A 2 a.m. bathroom break drew Kate Ming-Sun from the comfort of a heated tent in Ontario’s Algonquin Provincial Park, when she was met with an unfamiliar sight. “Billions of stars twinkled over me. I’d never seen the sky like that. You can’t see the sky like that in summer because the [tree] canopy would be thick. The stars don’t twinkle like they do when it’s that cold. It was breathtaking,” says Ming-Sun, an instructor at Pembroke, Ontario’s Algonquin College.
A GROWING COOLING TREND
While there are no statistics on winter camping in Canada, anecdotal evidence indicates the pastime is growing. Marian Sonntag, a bookkeeper from Brampton, Ont., has been winter camping at Algonquin Provincial Park’s Mew Lake campground since 1995. “In the beginning, there were maybe 10 campsites taken. Now you can’t even get a reservation sometimes,” she says.

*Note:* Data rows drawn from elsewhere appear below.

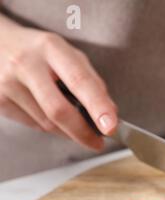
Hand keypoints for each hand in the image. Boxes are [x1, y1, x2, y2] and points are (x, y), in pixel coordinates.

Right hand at [0, 15, 116, 149]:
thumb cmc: (39, 52)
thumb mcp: (67, 55)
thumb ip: (90, 81)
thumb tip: (110, 112)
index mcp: (52, 48)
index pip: (80, 81)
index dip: (98, 106)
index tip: (111, 126)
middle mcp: (27, 64)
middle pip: (59, 109)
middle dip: (82, 132)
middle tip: (98, 142)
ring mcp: (8, 83)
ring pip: (47, 123)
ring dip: (68, 131)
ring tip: (75, 125)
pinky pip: (33, 125)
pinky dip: (50, 127)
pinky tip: (51, 116)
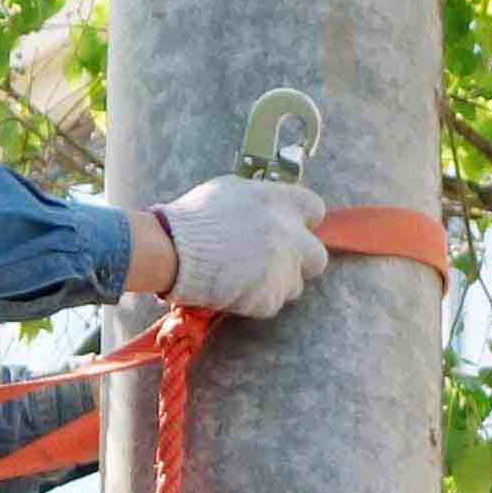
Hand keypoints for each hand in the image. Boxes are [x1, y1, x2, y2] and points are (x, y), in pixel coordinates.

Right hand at [150, 175, 327, 319]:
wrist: (173, 250)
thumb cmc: (194, 218)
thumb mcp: (230, 189)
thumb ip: (259, 199)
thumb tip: (268, 207)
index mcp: (279, 202)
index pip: (315, 209)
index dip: (303, 221)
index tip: (292, 228)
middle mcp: (289, 235)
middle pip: (317, 257)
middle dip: (300, 262)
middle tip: (276, 262)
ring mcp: (282, 269)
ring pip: (294, 285)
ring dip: (276, 283)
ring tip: (244, 277)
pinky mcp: (269, 298)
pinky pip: (271, 303)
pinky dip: (254, 300)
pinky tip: (233, 288)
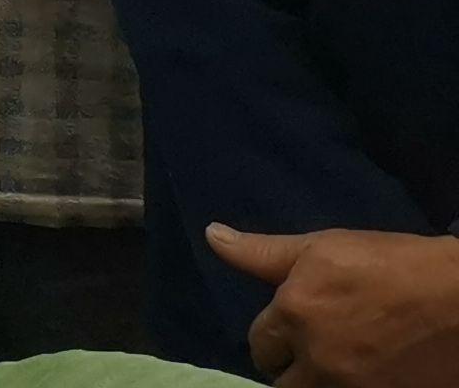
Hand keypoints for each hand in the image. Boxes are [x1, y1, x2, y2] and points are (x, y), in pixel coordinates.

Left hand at [215, 226, 458, 387]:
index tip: (294, 332)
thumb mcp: (324, 249)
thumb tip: (212, 236)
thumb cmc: (395, 265)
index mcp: (296, 315)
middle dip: (292, 370)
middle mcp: (319, 359)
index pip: (260, 343)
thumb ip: (264, 253)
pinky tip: (362, 379)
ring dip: (317, 386)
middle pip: (282, 384)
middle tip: (313, 356)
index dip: (275, 338)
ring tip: (336, 369)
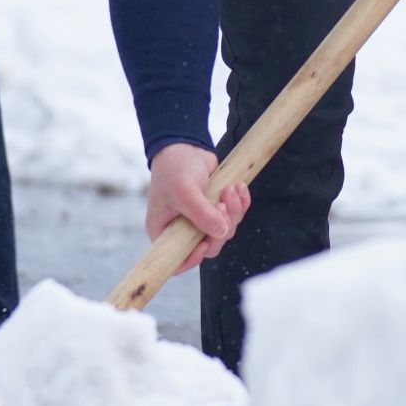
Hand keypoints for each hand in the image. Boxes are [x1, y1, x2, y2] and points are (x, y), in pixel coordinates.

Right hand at [147, 143, 250, 274]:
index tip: (205, 242)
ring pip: (225, 231)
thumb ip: (201, 214)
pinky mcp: (215, 209)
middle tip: (224, 204)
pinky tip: (240, 188)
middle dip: (222, 226)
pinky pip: (233, 216)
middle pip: (209, 246)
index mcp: (164, 231)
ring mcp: (200, 221)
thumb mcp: (184, 191)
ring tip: (232, 189)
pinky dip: (240, 204)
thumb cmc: (174, 168)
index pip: (177, 260)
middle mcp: (182, 230)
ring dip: (234, 211)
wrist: (185, 145)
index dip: (192, 259)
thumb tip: (221, 232)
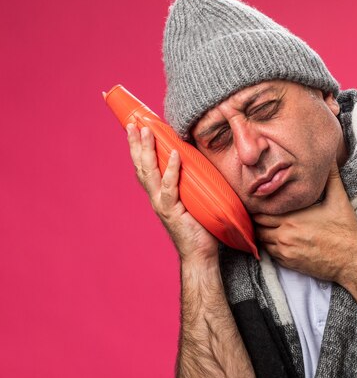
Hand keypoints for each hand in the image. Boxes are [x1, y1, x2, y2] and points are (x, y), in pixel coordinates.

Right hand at [126, 123, 218, 262]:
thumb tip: (197, 161)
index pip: (145, 166)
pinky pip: (171, 187)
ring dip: (147, 150)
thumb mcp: (192, 199)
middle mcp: (156, 197)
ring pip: (150, 173)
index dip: (138, 148)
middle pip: (141, 166)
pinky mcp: (172, 211)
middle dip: (136, 143)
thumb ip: (189, 183)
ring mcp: (162, 204)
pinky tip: (175, 154)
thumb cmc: (199, 227)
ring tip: (146, 130)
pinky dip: (172, 170)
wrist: (200, 254)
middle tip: (134, 122)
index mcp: (159, 194)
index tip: (135, 127)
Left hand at [253, 161, 356, 281]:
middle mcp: (284, 235)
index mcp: (292, 217)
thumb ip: (331, 177)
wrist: (352, 260)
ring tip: (268, 225)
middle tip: (262, 212)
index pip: (260, 211)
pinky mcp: (289, 263)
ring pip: (261, 240)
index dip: (258, 206)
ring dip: (263, 232)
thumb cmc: (345, 230)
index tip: (261, 200)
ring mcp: (285, 251)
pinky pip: (269, 253)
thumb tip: (330, 159)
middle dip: (258, 219)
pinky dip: (270, 246)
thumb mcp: (339, 200)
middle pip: (257, 225)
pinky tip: (277, 239)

In Ontario’s provincial parks, comforts such as flush toilets, shower facilities
, and rental accommodations like heated yurts and cabins are luring campers to Arrowhead, Killarney and Pinery during winter cold spells.
Interest has been stoked in part by social media, says Matt Peters, owner and operator of Winnipeg-based Wilderland Adventure Company, which operates cold weather treks into Manitoba’s boreal backcountry. “Winter camping is part of a growing outdoor movement that includes skills like bush craft, which are popular on YouTube and Instagram,” he says. The practice of living in the bush with little or no tools also honours old school traditions. “One of the first Canadian experiences was simply surviving winter,” Peters says. “And many people want to be challenged.”
An attractive option for youth, team-building and leadership programs, many getaways can be found close to urban centres making these exhilarating experiences more accessible than ever. Sandilands Provincial Forest, where Wilderlands runs two- and three-day camping trips, is only a 90-minute drive from Winnipeg.
BOUNDARY PUSHING EXPERIENCES
Caroline Barker, a former wilderness guide who now works in mobile banking, is no stranger to getting outside during a cold snap. The Squamish, B.C., resident tackled quinzee building, which involves constructing a fort by piling snow into a heap, carving it out and then allowing it to set. “That was actually really warm. If it’s -10 C or -20 C outside, it can get to -5 C or even 0 C inside a quinzee,” she says.
Over five seasons of winter camping, Barker has also bivouacked (a.k.a. bivvied). It requires stomping a hole in the snow and wrapping yourself in a tarp and sleeping bag which she says is ideal for travelling light during a ski or mountaineering tour. “If you have the right conditions, it can be the best sleep ever. It’s pretty wonderful to lay outside and look up at the stars,” she says.
Barker adds equipment is key. “I have camped in -40 C in a sleeping bag that was only rated to -20 C, and that was horrible. But if you’ve got the right gear, you don’t have to be afraid of the cold. You can just get out there and enjoy winter.”
New campers should put safety first. The gold standard is booking a trip with a reputable wilderness adventure tour operator such as Vancouver-based Canada West Mountain School. With top-of-the-line equipment and the company of an experienced guide with in-depth knowledge of local trails, campcraft, wildlife and history, you can watch and learn from set-up to clean up.
If you choose to go without a professional guide, Peters says always buddy up with someone who has the experience and gear tailored to your destination. Temperatures and conditions vary across Canada and depending on terrain, a trek will require different skills and equipment.
In B.C., camping gear such as a -20 C sleeping bag, four-season tent and compact stove are carried up the mountains in backpacks. In Manitoba, many winter campers set up heavy and traditional hot tents which are equipped with wood-burning stoves to shelter against -40 C temperatures.
Provincial and national parks offer entry-level experiences with designated campsites that provide warm-up shelters and proximity to other campers, Sonntag says. The social aspect has been a strong draw for her family. “We see the same families over Christmas and March Break in Algonquin. Over the years, our kids developed friendships with kids they only saw in the winter. My 18-year-old is now dating one of those kids she met 10 years ago,” says the mother of four children who are now aged between 13 and 21.
With time and experience, some campers choose to seek the joy of winter solitude instead. “In an area as busy as southern Ontario, it’s very difficult to get a quiet outdoor experience. But folks don’t tend to head out overnight during this season, so large areas of Ontario are yours if you are prepared,” Toronto elementary teacher Jim Graham says.
His family’s camping experiences include sleeping in a quinzee, building a shelter from deadfall trees and bivvying under the stars. They also went camping in the remote highlands of Landmannalaugar, Iceland with no regrets. “We didn’t see anyone for days, hiked, got blown around by 100 kilometre winds and loved every minute of it,” he says.